The small RNA transcriptome is often dominated by a limited number of highly expressed species. A single abundant molecule can substantially dominate sequencing output and reduce the effective depth available for low-abundance transcripts. In humans, for instance, a handful of miRNAs can account for the majority of reads in a given tissue, compressing the dynamic range available for detecting lower-abundance species.
In Drosophila melanogaster, this challenge takes a distinct form: a ribosomal RNA whose length falls directly within the small RNA size window and whose abundance can severely skew library composition.
Unlike most model organisms, where size selection is sufficient to reduce rRNA contamination, this is not the case in Drosophila. Dipterans harbor an additional rRNA species arising from processing of the 28S rRNA precursor. In D. melanogaster, the 28S rRNA is cleaved into two fragments (28Sα and 28Sβ), with the ~30-nucleotide 2S rRNA generated as a separate fragment during this process. The 2S rRNA remains associated with the large ribosomal subunit as part of the mature ribosome. It is one of the most abundant RNA species in the cell1,2.
Figure 1. Small RNA libraries were prepared using as input high-quality RNA extracted from whole-body wild-type, adult D. melanogaster males.
Because 2S rRNA is ~30 nucleotides long, it falls within the size range targeted by small RNA library preparation protocols. Consistent with its origin, it is expected to carry a 5′ monophosphate, which can enable efficient adapter ligation in standard small RNA-seq workflows
Libraries generated with the NEXTFLEX™ Small RNA-seq Kit v4 from RNA extracted from whole-body adult male Drosophila by Microsynth, in Switzerland (Figure 1) showed that >75% of reads mapped to the 2S rRNA locus.
2S rRNA blocking
To increase the proportion of usable reads in Drosophila small RNA-seq libraries, a NEXTFLEX Custom Small RNA blocker was designed against the full-length 2S rRNA sequence of D. melanogaster. These blockers are complementary oligonucleotides that hybridize to the target RNA and prevent efficient adapter ligation, thereby excluding the molecule from library construction. This approach selectively targets the undesired species without enzymatic depletion or upstream manipulation of the input RNA and can be readily incorporated into the standard workflow.
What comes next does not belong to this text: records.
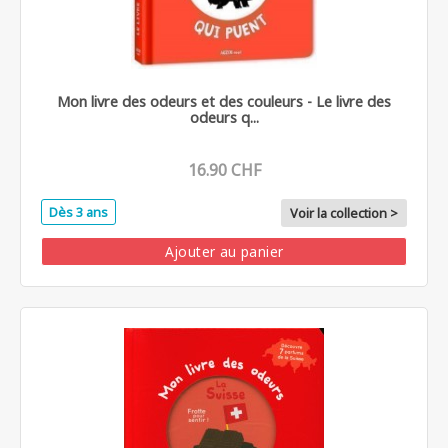
Mon livre des odeurs et des couleurs - Le livre des
odeurs q...
16.90 CHF
Dès 3 ans
Voir la collection >
Ajouter au panier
A similar strategy has previously been applied to highly abundant miRNA species in human blood3.
In unblocked libraries, reads mapping to the 2S rRNA reference in the target size range accounted for over 75% of total sequencing output. Following application of the blocker, that fraction fell to below 0.5%, a reduction of >150-fold.
The impact of blocking is also reflected in FastQC per-base sequence content profiles. In unblocked libraries, the 2S rRNA sequence drives a strong positional nucleotide bias across read positions, consistent with a dominant overrepresented template. After blocking, base composition becomes more balanced across positions, consistent with a more diverse small RNA population. This shift is concordant with the reduction in 2S-mapping reads observed in the alignment data (Figure 2).
Figure 2. Per-base sequence content (FastQC). Before 2S rRNA blocking (top), base composition is dominated by the 2S rRNA sequence, causing strong positional bias. After blocking (bottom), this bias is markedly reduced, consistent with effective 2S rRNA removal.
Conclusion
This case highlights a structural limitation of small RNA sequencing in D. melanogaster: the 2S rRNA is an abundant, endogenous ribosomal fragment that co-migrates with the small RNA fraction and cannot be effectively removed by size selection or standard depletion approaches. When a large fraction of reads map to this species, the effective sequencing depth available for other small RNAs is substantially reduced.
The results demonstrate that blocking can effectively mitigate dominant small RNA species and improve library composition in systems where standard approaches are insufficient. Because blocker design is sequence-specific, this approach is inherently species-agnostic and applicable beyond canonical model organisms.
References:
- Pavlakis, G.N., et al. (1979). Sequence and secondary structure of Drosophila melanogaster 5.8S and 2S rRNAs and of the processing site between them. Nucleic Acids Res. 7(8):2213–2238. doi:10.1093/nar/7.8.2213.
- Jordan, B.R., et al. (1976). Late steps in the maturation of Drosophila 26S ribosomal RNA: generation of 5.8S and 2S RNAs by cleavages occurring in the cytoplasm. J Mol Biol. 101(1):85–105. doi:10.1016/0022-2836(76)90067-x.
- Juzenas, S, et al. (2020). Depletion of erythropoietic miR-486-5p and miR-451a improves detectability of rare microRNAs in peripheral blood-derived small RNA sequencing libraries. NAR Genom Bioinform. 2(1):lqaa008. doi: 10.1093/nargab/lqaa008.
For research use only. Not for use in diagnostic procedures.